I walk over to my bookshelves and pick up one of my favourite entomology texts. Looking up items at random and the leaps I make from one entry to another almost always helps me calm down. It distracts and I definitely need that right now. I turn on a small lamp on my desk, opening the book to near the middle. Before I can start reading, I hear my office door being slowly opened and the sound of a throat clearing. I sigh as I recognise it as Sara Sidle. Not the sort of distraction I'm looking for.

"Gil, are you here?" she says before spotting me at my desk.

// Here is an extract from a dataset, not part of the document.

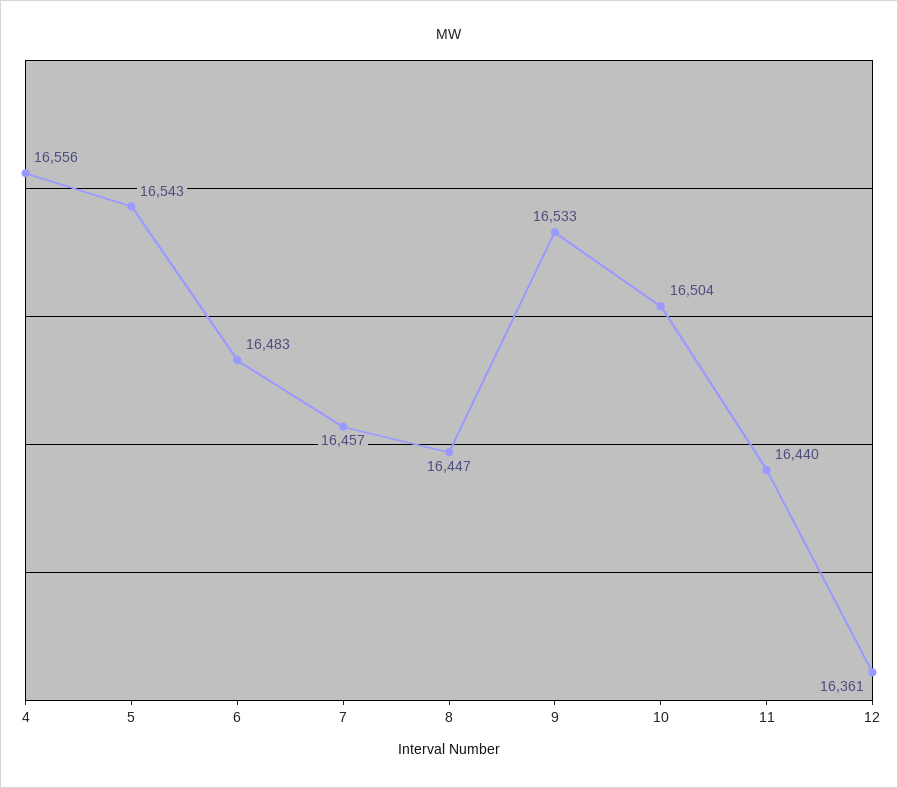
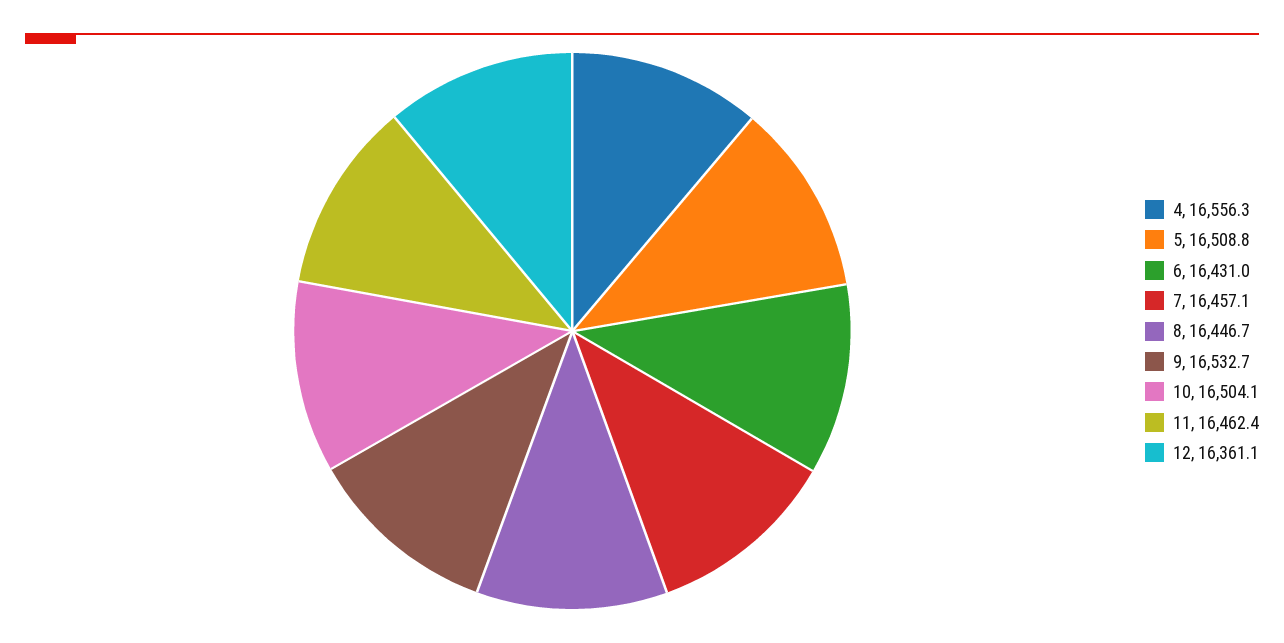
5: 16543 -> 16508.8
6: 16483 -> 16431
11: 16440 -> 16462.4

I'm not in the mood to be social and polite. "When someone's office is dark and the door is closed, that usually indicates he or she does not wish to be disturbed," I say tersely.

"I just thought I'd see..."

"You thought wrong. I'd like to be alone, please." I'm not in the mood to deal with her today. "If it's case related, then talk to Catherine," I add, on the off chance she's actually here for something work related.

"Well, no, are you okay? Can I help?"

I can't decide if she's persistent or just plain stupid. "What part of 'be alone' did you not understand?" I ask and I am angry now. I can see her face dimly in the shadows and she is shocked by my words and my tone. Good.

She gets that hard, ugly look she often has. "Excuse me for caring," she says snidely. "I won't bother you any further," she adds as she walks out the door.

If only she meant that, I think morosely. I turn my attention back to the words on the page and am soon lost in the world of bugs. In fact, I get so engrossed in my bugs that I almost don't hear the hesitant knock on my door. I lean back in my chair, muttering "Fuck" under my breath. "Who is it?" I ask aloud.


"Warrick," comes the reply and he opens the door, even though I didn't bade him enter. He walks in hesitantly, obviously unsure of what to expect and he closes the door behind him.

A thought passes through my head about what should happen to young people who come into darkened offices quite uninvited. "What do you want?"

"To talk to you," Warrick replies.

"A little too late for that," I say, managing, barely, to keep from yelling at him. "I really don't want to talk to you right now, Warrick."

"Gil, please, give me a chance to explain..."

"What in the hell is there to explain? You decided to get married. That's fine. You've made your choice, your preference very obvious," I say.

"Gil, it's not like that. I..."

I hold my hand up. "Don't, just... don't, please." I stand up and move to stand in front of him. That might not have been the best idea, his scent almost overwhelms me and I close my eyes, gathering my will. "You don't owe me anything, it's not like we'd made a commitment to each other or anything. Or even that I loved you, you know," I'm whispering harshly, knowing that if I don't, I'd bee yelling at him. My office isn't sound proof and I don't need the whole lab involved with my personal life.

Warrick looks surprised. "You're in love with me?" he manages.

"Imagine that," I say sourly. "But don't you worry about me, Warrick, I'll pick up the pieces and I'll get over you. I'll even be able to work with you but I need some time. Please, just let me be," I ask quietly.

"I really need to talk to you about this, please?"

I close my eyes, again, hating being this close to him and unable to touch him, unable to kiss and hold him, now or ever again. "Warrick, if you can't respect anything else about me, please, just respect my wishes for right now?" I hate the plaintive tone I hear my voice, but I just want him to leave. Now. I open my eyes, staring at him.

He takes a breath as if he's going to speak, but something makes him change his mind. I don't know if it's my words or something in my eyes. Finally, he just whispers, "Okay. I'll... I'll see you later, Gris." He stares at me for a few moments, then, with a defeated sigh, he turns and walks out of my office.

I watch Warrick leave and while I've told him most of the truth, I haven't told him the whole truth: Yes, I'll pick up the pieces of me. But when they settle back, they won't fit the same, ever again, because pieces of me will always be with him.